Monday, October 27, 2008

Selfish Does Not Always Equal Bad

I have often heard that humans are inherently selfish. Each time I hear this I have to laugh a bit as the comment is almost always stated as a negative, not as a simple observation. It is true that the selfishness intrinsic to humanity has many negative aspects, but its inherent existance itself is not necessarily a negative.

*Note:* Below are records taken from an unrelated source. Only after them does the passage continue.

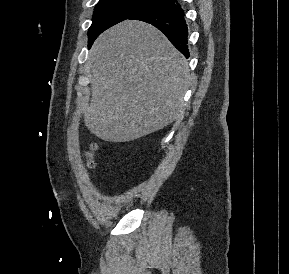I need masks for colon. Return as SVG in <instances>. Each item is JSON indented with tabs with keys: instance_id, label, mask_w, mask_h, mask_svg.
<instances>
[{
	"instance_id": "5ec220e1",
	"label": "colon",
	"mask_w": 289,
	"mask_h": 274,
	"mask_svg": "<svg viewBox=\"0 0 289 274\" xmlns=\"http://www.w3.org/2000/svg\"><path fill=\"white\" fill-rule=\"evenodd\" d=\"M96 149V145L95 144H92L90 146V148L88 149V151L86 152V157H87V162H88V165L90 167H92L94 165V162H93V155H94V151Z\"/></svg>"
}]
</instances>
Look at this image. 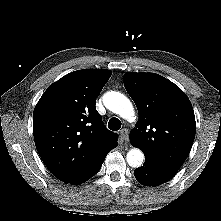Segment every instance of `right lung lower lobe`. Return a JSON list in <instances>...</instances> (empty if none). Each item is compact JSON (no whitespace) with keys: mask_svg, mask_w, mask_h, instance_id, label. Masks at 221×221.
Here are the masks:
<instances>
[{"mask_svg":"<svg viewBox=\"0 0 221 221\" xmlns=\"http://www.w3.org/2000/svg\"><path fill=\"white\" fill-rule=\"evenodd\" d=\"M106 155L103 156L102 158H100L98 160V162H96L88 171H86L83 175H81L79 178H77L74 182H72L71 184H81L85 181H87L88 179H90L92 176H94L96 173H98V171L100 170L104 159H105Z\"/></svg>","mask_w":221,"mask_h":221,"instance_id":"right-lung-lower-lobe-1","label":"right lung lower lobe"}]
</instances>
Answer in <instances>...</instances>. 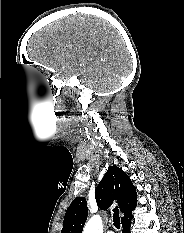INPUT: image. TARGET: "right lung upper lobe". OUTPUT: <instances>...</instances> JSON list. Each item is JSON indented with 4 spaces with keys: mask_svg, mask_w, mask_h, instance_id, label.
Wrapping results in <instances>:
<instances>
[{
    "mask_svg": "<svg viewBox=\"0 0 184 233\" xmlns=\"http://www.w3.org/2000/svg\"><path fill=\"white\" fill-rule=\"evenodd\" d=\"M97 205L107 209L116 200L124 213L122 222L131 217L136 207L137 193L128 175L113 165L105 173L95 191ZM88 216L87 202L84 197L75 198L66 210L61 233H82Z\"/></svg>",
    "mask_w": 184,
    "mask_h": 233,
    "instance_id": "right-lung-upper-lobe-1",
    "label": "right lung upper lobe"
}]
</instances>
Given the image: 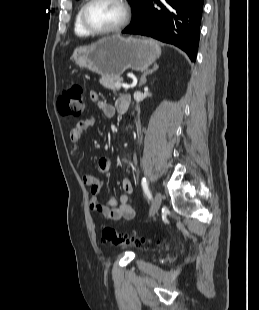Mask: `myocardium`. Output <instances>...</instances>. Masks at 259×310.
<instances>
[{
  "label": "myocardium",
  "mask_w": 259,
  "mask_h": 310,
  "mask_svg": "<svg viewBox=\"0 0 259 310\" xmlns=\"http://www.w3.org/2000/svg\"><path fill=\"white\" fill-rule=\"evenodd\" d=\"M95 1L96 0H87V2L82 6L80 13L81 24L89 34L97 36L110 35L122 31L128 25L131 17L130 5L126 0H115L123 10V17L121 21L114 27L107 29H97L91 26L87 20L86 14L89 6Z\"/></svg>",
  "instance_id": "obj_1"
}]
</instances>
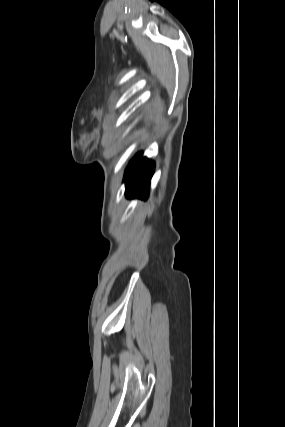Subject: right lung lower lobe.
<instances>
[{"label":"right lung lower lobe","instance_id":"98d812e1","mask_svg":"<svg viewBox=\"0 0 285 427\" xmlns=\"http://www.w3.org/2000/svg\"><path fill=\"white\" fill-rule=\"evenodd\" d=\"M154 162L137 154L126 169L124 181L126 183V196L140 195L146 197L149 191L150 179L154 173Z\"/></svg>","mask_w":285,"mask_h":427}]
</instances>
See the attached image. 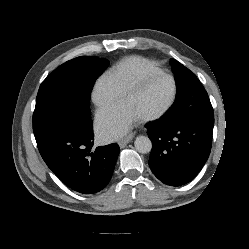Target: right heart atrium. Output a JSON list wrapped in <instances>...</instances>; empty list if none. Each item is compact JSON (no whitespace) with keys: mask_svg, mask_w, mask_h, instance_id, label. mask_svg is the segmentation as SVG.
<instances>
[{"mask_svg":"<svg viewBox=\"0 0 249 249\" xmlns=\"http://www.w3.org/2000/svg\"><path fill=\"white\" fill-rule=\"evenodd\" d=\"M124 91L118 86L110 73L101 75L95 82L92 91V100L99 107L108 106L119 101Z\"/></svg>","mask_w":249,"mask_h":249,"instance_id":"d8ad5b80","label":"right heart atrium"}]
</instances>
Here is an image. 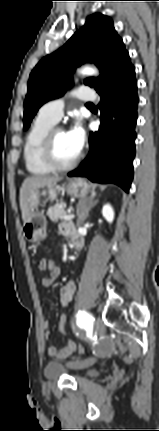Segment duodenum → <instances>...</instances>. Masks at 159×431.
Returning a JSON list of instances; mask_svg holds the SVG:
<instances>
[{
    "label": "duodenum",
    "instance_id": "duodenum-1",
    "mask_svg": "<svg viewBox=\"0 0 159 431\" xmlns=\"http://www.w3.org/2000/svg\"><path fill=\"white\" fill-rule=\"evenodd\" d=\"M70 237H71V241H72V245L74 248H79L82 244L81 239L75 234L74 231H72L70 233Z\"/></svg>",
    "mask_w": 159,
    "mask_h": 431
}]
</instances>
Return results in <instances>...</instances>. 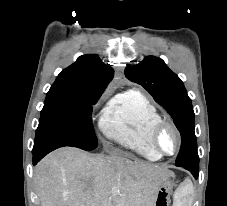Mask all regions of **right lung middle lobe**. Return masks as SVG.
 I'll return each instance as SVG.
<instances>
[{
	"instance_id": "1",
	"label": "right lung middle lobe",
	"mask_w": 227,
	"mask_h": 206,
	"mask_svg": "<svg viewBox=\"0 0 227 206\" xmlns=\"http://www.w3.org/2000/svg\"><path fill=\"white\" fill-rule=\"evenodd\" d=\"M100 96L49 90L41 111L33 150L47 146H73L86 151L97 147L90 120L91 105Z\"/></svg>"
}]
</instances>
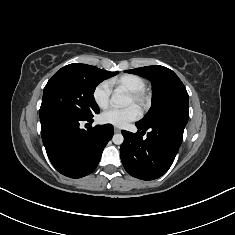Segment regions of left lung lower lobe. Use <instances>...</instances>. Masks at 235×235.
<instances>
[{"mask_svg": "<svg viewBox=\"0 0 235 235\" xmlns=\"http://www.w3.org/2000/svg\"><path fill=\"white\" fill-rule=\"evenodd\" d=\"M137 133L122 131L124 142L120 155L125 170L141 180L157 179L172 165L183 139L185 125L158 122L151 125L136 123ZM147 133V138L142 135Z\"/></svg>", "mask_w": 235, "mask_h": 235, "instance_id": "left-lung-lower-lobe-1", "label": "left lung lower lobe"}]
</instances>
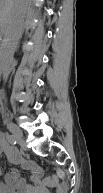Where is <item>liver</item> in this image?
<instances>
[{
  "label": "liver",
  "instance_id": "6515ba94",
  "mask_svg": "<svg viewBox=\"0 0 103 193\" xmlns=\"http://www.w3.org/2000/svg\"><path fill=\"white\" fill-rule=\"evenodd\" d=\"M24 0H0V28L6 38L16 14L23 8Z\"/></svg>",
  "mask_w": 103,
  "mask_h": 193
}]
</instances>
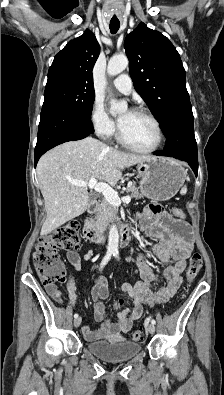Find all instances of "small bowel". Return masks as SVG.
I'll return each mask as SVG.
<instances>
[{
    "instance_id": "obj_1",
    "label": "small bowel",
    "mask_w": 224,
    "mask_h": 395,
    "mask_svg": "<svg viewBox=\"0 0 224 395\" xmlns=\"http://www.w3.org/2000/svg\"><path fill=\"white\" fill-rule=\"evenodd\" d=\"M138 219L145 234L157 240V243L151 247V252L165 266L162 276L154 273L144 256L140 255L137 259V266L142 281L135 286L128 283L121 286L131 298L132 306L118 313L115 322L107 320L102 303V300L108 297L107 280L103 276L96 278L91 296L94 301L95 319L101 324L95 331H92L87 324L82 326L81 330L87 341L128 332L134 322L142 316L144 305L167 302L174 296L181 284V275L193 250L194 235L190 225L183 220L171 217L158 205L148 206ZM67 260L77 270L81 269V259L76 251L69 250ZM152 282L161 283L157 292L151 289L150 283ZM44 287L54 300L62 302L64 294L54 284H44ZM66 288L75 306L77 295L72 279L67 281Z\"/></svg>"
}]
</instances>
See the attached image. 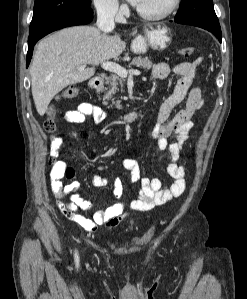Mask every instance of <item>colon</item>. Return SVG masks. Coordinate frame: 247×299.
Wrapping results in <instances>:
<instances>
[{
    "label": "colon",
    "mask_w": 247,
    "mask_h": 299,
    "mask_svg": "<svg viewBox=\"0 0 247 299\" xmlns=\"http://www.w3.org/2000/svg\"><path fill=\"white\" fill-rule=\"evenodd\" d=\"M196 52L195 47H185L178 50V54L182 57H190ZM79 90L76 86H70L62 91L59 98L61 99H73L77 97ZM44 130L51 136L53 141L56 139L57 132V121L55 118V108L54 106H50L47 109V118L44 122ZM55 156L52 155L50 159V164L52 165V173L55 171L56 166ZM73 172L69 168H64L61 172V176L71 177Z\"/></svg>",
    "instance_id": "colon-1"
}]
</instances>
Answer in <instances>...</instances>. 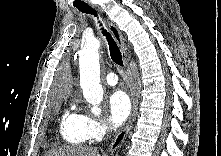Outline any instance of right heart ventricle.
<instances>
[{
  "label": "right heart ventricle",
  "instance_id": "e07e8e85",
  "mask_svg": "<svg viewBox=\"0 0 221 156\" xmlns=\"http://www.w3.org/2000/svg\"><path fill=\"white\" fill-rule=\"evenodd\" d=\"M60 134L71 145H82L87 141L82 132L79 115L70 111L62 115Z\"/></svg>",
  "mask_w": 221,
  "mask_h": 156
}]
</instances>
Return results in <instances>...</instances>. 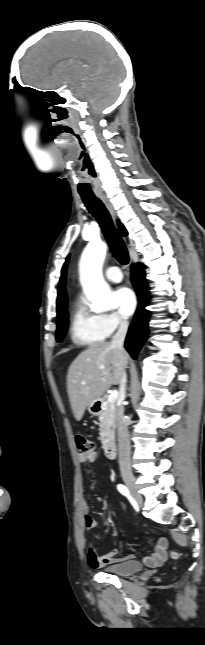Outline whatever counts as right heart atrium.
I'll return each instance as SVG.
<instances>
[{"label": "right heart atrium", "mask_w": 205, "mask_h": 645, "mask_svg": "<svg viewBox=\"0 0 205 645\" xmlns=\"http://www.w3.org/2000/svg\"><path fill=\"white\" fill-rule=\"evenodd\" d=\"M101 323L108 335L127 326L126 320L114 312L101 315Z\"/></svg>", "instance_id": "1"}]
</instances>
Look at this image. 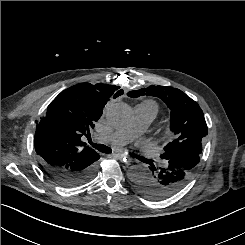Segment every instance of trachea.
<instances>
[{"mask_svg": "<svg viewBox=\"0 0 245 245\" xmlns=\"http://www.w3.org/2000/svg\"><path fill=\"white\" fill-rule=\"evenodd\" d=\"M89 143L95 148L97 149L98 151L102 152V153H106V154H109L112 152L111 148H109L108 146L106 145H99V144H96V143H93L91 140H89Z\"/></svg>", "mask_w": 245, "mask_h": 245, "instance_id": "3493384b", "label": "trachea"}]
</instances>
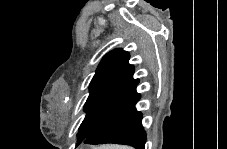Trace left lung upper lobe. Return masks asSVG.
<instances>
[{"mask_svg":"<svg viewBox=\"0 0 227 149\" xmlns=\"http://www.w3.org/2000/svg\"><path fill=\"white\" fill-rule=\"evenodd\" d=\"M130 55L115 49L101 60L90 83V95L85 103V119L77 133V145L82 143L99 121L114 107L133 82L134 67Z\"/></svg>","mask_w":227,"mask_h":149,"instance_id":"1","label":"left lung upper lobe"}]
</instances>
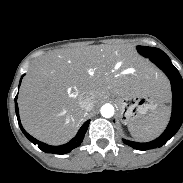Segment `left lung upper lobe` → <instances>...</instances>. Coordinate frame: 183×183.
I'll return each instance as SVG.
<instances>
[{
	"mask_svg": "<svg viewBox=\"0 0 183 183\" xmlns=\"http://www.w3.org/2000/svg\"><path fill=\"white\" fill-rule=\"evenodd\" d=\"M137 50L142 56L147 58L165 54L162 50L158 48H151L146 46H137Z\"/></svg>",
	"mask_w": 183,
	"mask_h": 183,
	"instance_id": "5c2ea615",
	"label": "left lung upper lobe"
}]
</instances>
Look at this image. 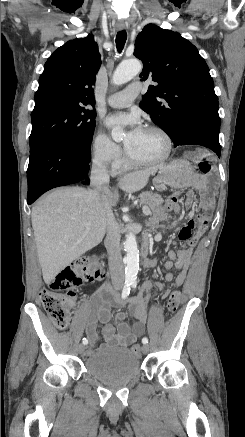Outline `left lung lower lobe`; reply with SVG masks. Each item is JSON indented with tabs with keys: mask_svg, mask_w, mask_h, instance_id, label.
Returning a JSON list of instances; mask_svg holds the SVG:
<instances>
[{
	"mask_svg": "<svg viewBox=\"0 0 245 437\" xmlns=\"http://www.w3.org/2000/svg\"><path fill=\"white\" fill-rule=\"evenodd\" d=\"M219 131L220 129L210 124H194L186 129L174 145H202L213 150L220 157Z\"/></svg>",
	"mask_w": 245,
	"mask_h": 437,
	"instance_id": "0a47b994",
	"label": "left lung lower lobe"
}]
</instances>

In fact, this trait is one of the key factors that has driven our specie's evolution. Without a certain level of selfishness, our specie would have been doomed before it even emerged. All species must look after their own genes and their propagation, be they direct or those of the individual's family. Humans are no exception, we have had to look after our own descendants and relatives to prosper as a specie (although due to our specie moving from a regional to a semi-global one, this has broadened our scope of 'family' dramatically). Is this to say that one should look after ones direct genetic lineages while ignoring those of others? Of course not, as that would go against basic humanistic principles. What it is simply saying is that our specie required a certain level of selfishness to prosper and evolve in the first place. Due to our enhanced abstract thinking capabilities, this principle can be broadened considerably. This broadening is one of the key reasons why human selfishness (and the selfishness of many other species as well) is not inherently wrong.

When I say selfish, I want to clarify for those who see the word solely as a negative. In this instance, selfish simply means doing an act while thinking that the individual performing the act will get something in return. This return can be a specific as a physical reward or it could be as abstract as an increase in endorphins and other neuro-chemicals (a feel good moment). There is a very good reason for this. When our specie emerged on the plains of Africa, resources were quite limited. As such, any action would have to be gauged carefully to determine if the energy usage would be worth it. With this environmental pressure, the trait of selfishness was evolved to keep our specie from declining.

However, it was not taken to the level where it was harmful to other individuals, as that in itself would be detrimental to the specie (and more particularly, the propagation of the individual's genes). It was offset by a desire to do what would also aid the group (because if the group did not prosper, the individual would have no chance to do so). This is where the desire to do good for those around you most likely came from (it also explains why the desire is so much stronger for those with a genetic or communal link).

So no matter the act, there is a selfish desire behind that act (even if it is self sacrifice, as this would help one's genes, be they direct or family, continue on). This does not lessen the good behind the act, as it will be good regardless. What it does though, is put into context selfishness and its role in our specie's continuation.

Obviously there are many forms of selfishness which are harmful, but those tend to be rather self evident (usually, at least). The point of this post has been to show that selfishness itself is not bad. In fact, it could be viewed as a positive, for if such selfishness did not exist, neither would any of us.